Hello. As you can see in the picture, there’s this shape and shape’s surface consists of 6 square and 8 hexagon parts and I would like to know its volume but I don’t know where to start. The only information given is that the imaginary cube which surrounds the shape has a length of “$$a$$” for its edges, thus the imaginary cube’s volume is $$a^3$$. So, how can we find the volume of that shape? (For the edge of square in the shape, I think it has a length of $$\sqrt{a}/2$$ but I’m not sure...)
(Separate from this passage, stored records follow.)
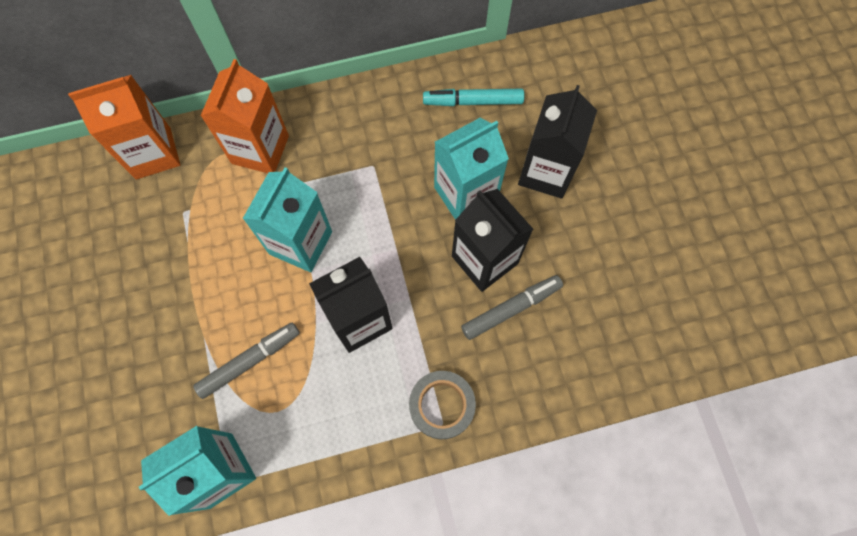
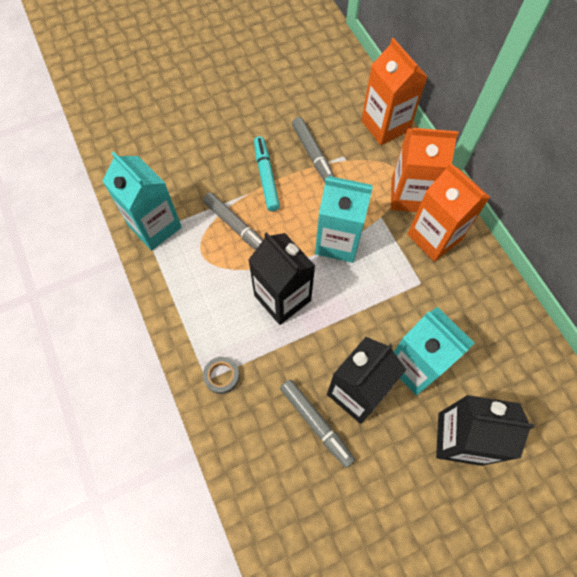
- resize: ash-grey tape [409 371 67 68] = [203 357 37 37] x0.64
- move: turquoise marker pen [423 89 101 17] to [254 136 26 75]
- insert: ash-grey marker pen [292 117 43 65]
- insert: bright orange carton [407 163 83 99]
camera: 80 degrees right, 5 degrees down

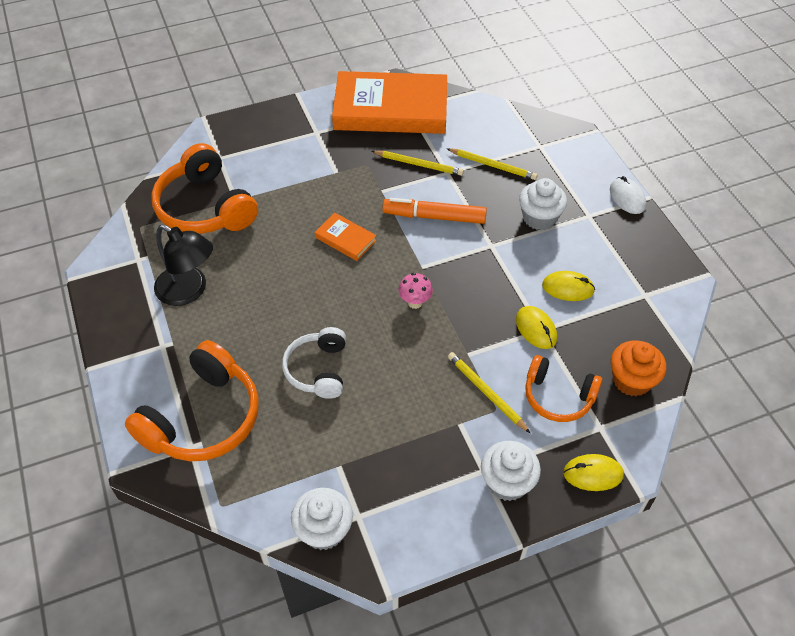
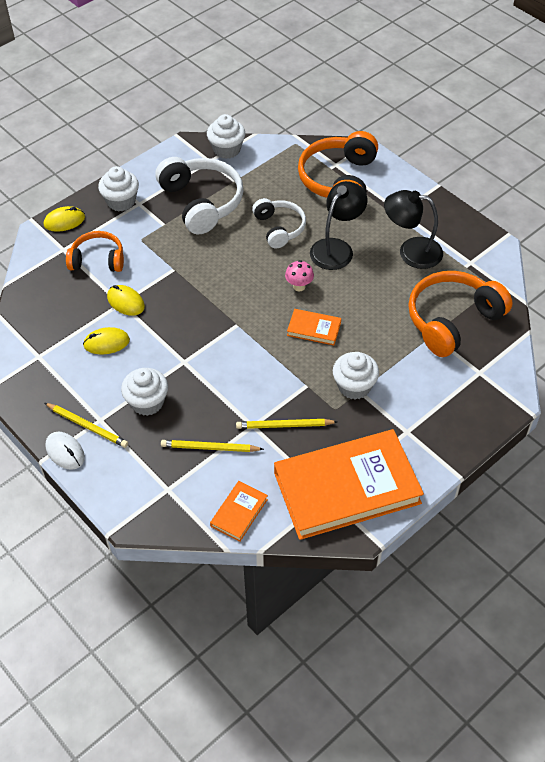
- rotate: bright orange over-ear headphones [151 143 107 91] = [408 271 105 86] 75 degrees counterclockwise
- delete: bright orange marker pen [382 198 105 26]
- move: rose-pink fungus [398 273 35 36] to [285 260 29 32]
- move: bright yellow lead pencil [448 352 82 81] to [45 403 83 45]
- delete: bright orange fairy cake [611 340 55 56]
- insert: pure white over-ear headphones [155 157 88 77]
- insert: bright orange hardback [210 481 58 61]
- insert: ebony reading lamp [310 181 57 89]
- insert: pure white fairy cake [333 352 46 48]
camera: 160 degrees right, 0 degrees up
Therefore, this thing is obtained by taking an octahedron $$P$$, cut off one small pyramid at each of its six vertices. Assume the side length of $$P$$ is $$x$$, in order to make regular hexagon, the cutting points on each side is $$\frac x3$$ from vertices.
For example, let $$o$$ be a vertex of $$P$$, and $$oa, ob, oc, od$$ are the four sides from $$o$$, then take $$a'$$ on $$oa$$ with $$oa'=\frac 13 oa$$, take $$b'$$ on $$ob$$ with $$ob'=\frac 13 ob$$, take $$c'$$ on $$oc$$ with $$oc'=\frac 13 oc$$, take $$d'$$ on $$od$$ with $$od'=\frac 13 od$$, the cut away the small pyramid $$o$$-$$a'b'c'd'$$, and the new exposed face $$a'b'c'd'$$ is a square face in your object.
Now an easy computation shows the distance between two opposite vertices in $$P$$ is $$\sqrt 2 x$$. Now cut away the small pyramids, we see the distance between two opposite square faces is $$\frac 23\sqrt x$$: in fact the octahedron $$P$$ is obtained by gluing two big pyramids with side length $$x$$ together, each of them is similar to the small pyramids you cut away, the similar ratio is $$3:1$$. Anyway, this distance $$\frac 23\sqrt x$$ is just the side length (i.e. distance between two opposite faces) of your imaginary cube, therefore $$a=\frac 23 \sqrt 2 x.$$ Now the volume of the octahedron $$P$$ is $$2\cdot \frac 13 x^2\cdot\frac {\sqrt 2 x}{2}=\frac{\sqrt 2 x^3}{3}$$ (these computations are quite easy, just figure out the altitude, etc.). The volume of each of the small pyramids you cut away is $$\frac 13\cdot(\frac x3)^2\cdot (\frac x3\cdot\frac{\sqrt 2}{2})=\frac{\sqrt 2 x^3}{162}$$ ; there are six of them, therefore your object has volume $$\frac{\sqrt 2 x^3}{3}-6\cdot \frac{\sqrt 2 x^3}{162}=\frac{8\sqrt 2 x^3}{27}$$. Plug in $$x=\frac{3a}{2\sqrt 2}$$, the answer is $$\frac{a^3}{2}.$$ By the way the side length of the squares in your object is $$\frac x3=\frac{a}{2\sqrt 2}$$.